Cette situation intervient dans un contexte régional particulièrement volatile, où les violences dans l’Est de la RDC continuent de générer des déplacements transfrontaliers. Les opérations de rapatriement deviennent-elles un instrument géopolitique plutôt qu’une solution humanitaire ? La question mérite d’être posée alors que le Rwanda organise parallèlement le retour de ses propres ressortissants depuis la RDC.
La récente tripartite RDC-HCR-Rwanda à Addis-Abeba a visiblement accéléré les dynamiques de rapatriement. Preuve en est le départ de 532 réfugiés rwandais depuis Goma lundi dernier, une opération facilitée par le HCR mais impliquant paradoxalement l’AFC/M23 – groupe rebelle qui contrôle la zone.
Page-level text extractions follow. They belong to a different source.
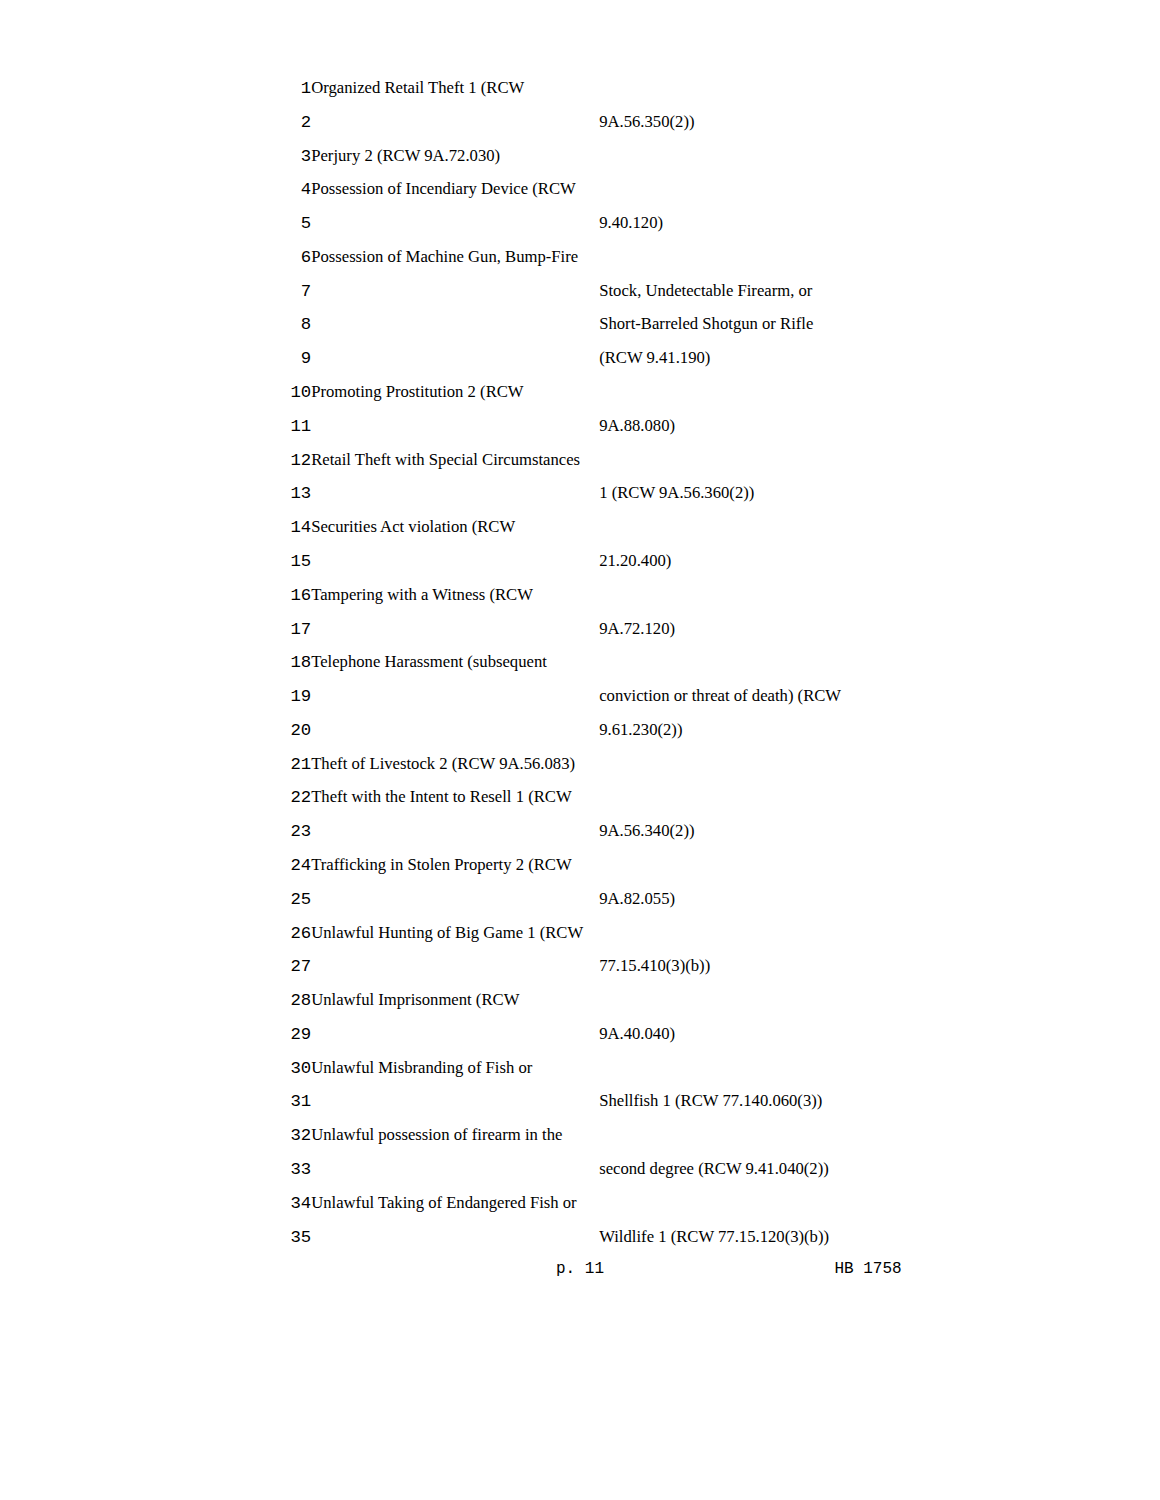| 1 | Organized Retail Theft 1 (RCW |
| 2 | 9A.56.350(2)) |
| 3 | Perjury 2 (RCW 9A.72.030) |
| 4 | Possession of Incendiary Device (RCW |
| 5 | 9.40.120) |
| 6 | Possession of Machine Gun, Bump-Fire |
| 7 | Stock, Undetectable Firearm, or |
| 8 | Short-Barreled Shotgun or Rifle |
| 9 | (RCW 9.41.190) |
| 10 | Promoting Prostitution 2 (RCW |
| 11 | 9A.88.080) |
| 12 | Retail Theft with Special Circumstances |
| 13 | 1 (RCW 9A.56.360(2)) |
| 14 | Securities Act violation (RCW |
| 15 | 21.20.400) |
| 16 | Tampering with a Witness (RCW |
| 17 | 9A.72.120) |
| 18 | Telephone Harassment (subsequent |
| 19 | conviction or threat of death) (RCW |
| 20 | 9.61.230(2)) |
| 21 | Theft of Livestock 2 (RCW 9A.56.083) |
| 22 | Theft with the Intent to Resell 1 (RCW |
| 23 | 9A.56.340(2)) |
| 24 | Trafficking in Stolen Property 2 (RCW |
| 25 | 9A.82.055) |
| 26 | Unlawful Hunting of Big Game 1 (RCW |
| 27 | 77.15.410(3)(b)) |
| 28 | Unlawful Imprisonment (RCW |
| 29 | 9A.40.040) |
| 30 | Unlawful Misbranding of Fish or |
| 31 | Shellfish 1 (RCW 77.140.060(3)) |
| 32 | Unlawful possession of firearm in the |
| 33 | second degree (RCW 9.41.040(2)) |
| 34 | Unlawful Taking of Endangered Fish or |
| 35 | Wildlife 1 (RCW 77.15.120(3)(b)) |
p. 11
HB 1758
Ce détail n’est pas anodin : il souligne les étranges configurations opérationnelles qui caractérisent parfois les processus de rapatriement dans cette région troublée.
Rappelons qu’en mai dernier, plus de 1 700 réfugiés rwandais avaient déjà été rapatriés avec l’appui des mêmes acteurs. Cette réciprocité affichée masque-t-elle des calculs politiques plus complexes ? Les réfugiés congolais au Rwanda deviendraient-ils des pions dans un jeu d’influence régionale ?
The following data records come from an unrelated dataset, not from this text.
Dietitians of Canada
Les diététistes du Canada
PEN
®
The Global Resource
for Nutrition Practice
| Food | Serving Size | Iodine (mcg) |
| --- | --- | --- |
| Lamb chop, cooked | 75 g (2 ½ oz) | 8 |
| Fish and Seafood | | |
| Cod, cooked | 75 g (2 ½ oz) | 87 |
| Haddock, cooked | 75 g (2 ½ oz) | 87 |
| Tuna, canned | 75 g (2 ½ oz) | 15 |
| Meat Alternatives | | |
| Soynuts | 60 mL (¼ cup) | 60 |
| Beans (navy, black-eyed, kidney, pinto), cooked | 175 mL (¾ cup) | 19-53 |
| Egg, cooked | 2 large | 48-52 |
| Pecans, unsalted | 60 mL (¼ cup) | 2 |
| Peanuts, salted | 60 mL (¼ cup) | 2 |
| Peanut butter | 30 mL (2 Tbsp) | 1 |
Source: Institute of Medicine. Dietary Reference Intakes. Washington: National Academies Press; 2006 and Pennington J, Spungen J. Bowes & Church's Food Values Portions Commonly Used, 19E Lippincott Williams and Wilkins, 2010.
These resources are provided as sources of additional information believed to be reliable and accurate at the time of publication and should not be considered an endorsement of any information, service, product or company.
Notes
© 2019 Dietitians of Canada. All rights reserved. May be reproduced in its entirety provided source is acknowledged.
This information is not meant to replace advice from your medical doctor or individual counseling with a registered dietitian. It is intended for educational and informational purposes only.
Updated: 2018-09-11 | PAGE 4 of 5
Le HCR, dirigé par Filippo Grandi, joue un rôle d’intermédiaire essentiel mais doit naviguer entre des exigences contradictoires. Sa présence à Kinshasa aux côtés du vice-premier ministre congolais témoigne de l’importance diplomatique du dossier. L’agence onusienne peut-elle garantir la transparence du processus face aux suspicions mutuelles ?
La prochaine étape cruciale résidera dans les travaux du comité d’accueil congolais, dont la mission de vérification s’annonce titanesque. Identifier, certifier et rapatrier des dizaines de milliers de personnes exigera des mois de travail méticuleux. Le gouvernement congolais prendra-t-il le risque d’un rapatriement précipité sans certification préalable ? Rien n’est moins sûr, au regard des enjeux de sécurité nationale.
Cette affaire dépasse le simple cadre humanitaire pour toucher aux équilibres géopolitiques de la région. Le traitement des réfugiés congolais au Rwanda et des réfugiés rwandais en RDC devient le miroir des relations tendues entre Kinshasa et Kigali. La communauté internationale observera avec attention comment ces deux voisins parviennent – ou non – à gérer ce dossier explosif avec le professionnalisme requis.